= Mark Bisnow =

American entrepreneur (born 1952)

Mark Bisnow (born August 1952) is an American entrepreneur, author and former presidential campaign aide. In 1980, he was press secretary for presidential candidate John B. Anderson. In 2005, he founded Bisnow Media, a commercial real estate news and events company. He has written two books on American politics.

== Early years ==
Bisnow grew up in Van Nuys, California. He has a BA and MA from Stanford University and a JD from Harvard Law School. Prior to starting Bisnow Media with his son Elliott in 2005, Bisnow worked in politics (US Senators Hubert Humphrey and John Heinz, US Senate Majority Leader Bob Dole and US Representative John B. Anderson), law (Latham & Watkins), transportation (assistant to the Chairman of US Air), technology (MicroStrategy and WebMethods), and business journalism (weekly columnist for the Washington Business Journal and daily business commentator for DC news radio WTOP).

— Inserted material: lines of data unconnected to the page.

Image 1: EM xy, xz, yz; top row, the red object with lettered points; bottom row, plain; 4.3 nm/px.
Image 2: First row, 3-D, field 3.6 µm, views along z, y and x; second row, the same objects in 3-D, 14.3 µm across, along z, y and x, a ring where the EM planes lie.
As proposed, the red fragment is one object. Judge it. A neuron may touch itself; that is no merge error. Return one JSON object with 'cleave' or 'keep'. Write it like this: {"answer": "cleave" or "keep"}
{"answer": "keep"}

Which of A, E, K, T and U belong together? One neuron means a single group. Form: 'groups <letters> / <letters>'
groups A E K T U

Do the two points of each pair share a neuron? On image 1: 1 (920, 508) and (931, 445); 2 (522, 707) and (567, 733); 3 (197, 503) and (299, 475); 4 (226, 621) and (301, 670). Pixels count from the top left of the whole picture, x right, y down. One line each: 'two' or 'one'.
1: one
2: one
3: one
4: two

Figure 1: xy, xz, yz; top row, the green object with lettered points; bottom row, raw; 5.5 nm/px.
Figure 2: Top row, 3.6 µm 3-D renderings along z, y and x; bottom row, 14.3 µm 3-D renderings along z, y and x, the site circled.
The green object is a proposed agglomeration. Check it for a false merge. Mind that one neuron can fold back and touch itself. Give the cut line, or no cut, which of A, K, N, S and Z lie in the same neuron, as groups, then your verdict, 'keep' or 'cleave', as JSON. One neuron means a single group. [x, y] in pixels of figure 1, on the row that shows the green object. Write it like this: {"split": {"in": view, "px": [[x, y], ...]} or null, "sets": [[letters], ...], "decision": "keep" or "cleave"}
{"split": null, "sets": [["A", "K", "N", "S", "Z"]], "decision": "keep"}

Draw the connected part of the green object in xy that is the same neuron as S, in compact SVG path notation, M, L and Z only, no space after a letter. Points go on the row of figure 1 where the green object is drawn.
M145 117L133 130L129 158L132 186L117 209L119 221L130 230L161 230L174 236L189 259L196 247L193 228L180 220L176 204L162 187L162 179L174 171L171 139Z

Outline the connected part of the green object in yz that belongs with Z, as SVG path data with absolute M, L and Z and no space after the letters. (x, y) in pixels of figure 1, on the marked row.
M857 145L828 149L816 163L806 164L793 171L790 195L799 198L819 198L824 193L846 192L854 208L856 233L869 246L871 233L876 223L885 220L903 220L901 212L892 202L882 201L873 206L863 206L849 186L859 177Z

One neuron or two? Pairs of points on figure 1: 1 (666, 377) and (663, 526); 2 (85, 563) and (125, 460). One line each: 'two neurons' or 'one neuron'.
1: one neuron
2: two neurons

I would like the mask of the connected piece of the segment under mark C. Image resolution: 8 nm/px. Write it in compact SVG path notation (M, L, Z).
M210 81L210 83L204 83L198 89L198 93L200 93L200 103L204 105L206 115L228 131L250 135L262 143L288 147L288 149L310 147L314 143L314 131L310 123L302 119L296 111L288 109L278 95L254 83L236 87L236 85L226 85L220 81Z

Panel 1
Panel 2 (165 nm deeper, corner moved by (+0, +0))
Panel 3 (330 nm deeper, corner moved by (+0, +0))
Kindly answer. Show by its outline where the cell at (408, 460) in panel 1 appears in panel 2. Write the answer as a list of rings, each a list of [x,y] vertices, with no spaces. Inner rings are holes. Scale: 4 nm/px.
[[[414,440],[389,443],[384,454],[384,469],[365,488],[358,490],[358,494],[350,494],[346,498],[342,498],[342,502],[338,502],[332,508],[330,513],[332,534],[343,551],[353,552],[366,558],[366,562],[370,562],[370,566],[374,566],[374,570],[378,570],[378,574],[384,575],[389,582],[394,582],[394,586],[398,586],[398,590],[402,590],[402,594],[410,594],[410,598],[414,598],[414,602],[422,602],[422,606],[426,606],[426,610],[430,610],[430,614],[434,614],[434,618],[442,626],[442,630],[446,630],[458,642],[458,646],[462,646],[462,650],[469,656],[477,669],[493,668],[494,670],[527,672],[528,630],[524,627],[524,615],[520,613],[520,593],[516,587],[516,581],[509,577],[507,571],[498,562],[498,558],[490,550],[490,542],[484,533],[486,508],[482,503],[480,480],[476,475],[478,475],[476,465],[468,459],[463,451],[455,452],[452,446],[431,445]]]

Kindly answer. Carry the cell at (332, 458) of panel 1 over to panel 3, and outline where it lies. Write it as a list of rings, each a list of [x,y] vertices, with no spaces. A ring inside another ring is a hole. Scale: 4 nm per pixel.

== 1980 presidential campaign ==
From 1978 to 1980, Bisnow was press secretary and political advisor to Rep. John B. Anderson (R-IL) in his campaign for the 1980 Republican presidential nomination. The Wall Street Journal called him "the symbol of the Anderson campaign," and the LA Times identified him as Anderson's closest aide and the model for the campaign spokesman featured in the cartoon strip Doonesbury.

== Books ==
Bisnow's 1983 memoir of the Anderson campaign, Diary of a Dark Horse, was widely reviewed. The New Republic called it "the best book to come out of the 1980 campaign, addressing in a more engaging and revealing manner than any other questions about the power of personality in politics, the decline of the parties, and the influence of the media." The Washington Post called it "funny, gossipy, and provocative."

A second memoir by Bisnow, In the Shadow of the Dome, published in 1990, chronicled his experiences as a Capitol Hill aide in the 1970s and 80's. It was named by Washington Monthly as one of the top political books of the year.

== Digital media enterprise ==
In 2005, he founded Bisnow Media, focused on commercial real estate. By 2016, it grew to 75 employees in 29 cities in the US and Canada, publishing 40 different editions and holding 300 conferences a year for 80,000 attendees. In 2016, it was sold to Wicks Group private equity for $50 million.

== Personal life ==
Bisnow has been married since the early 1980s to former FTC Commissioner Margot Machol. They have two grown sons, Elliott and Austin Bisnow.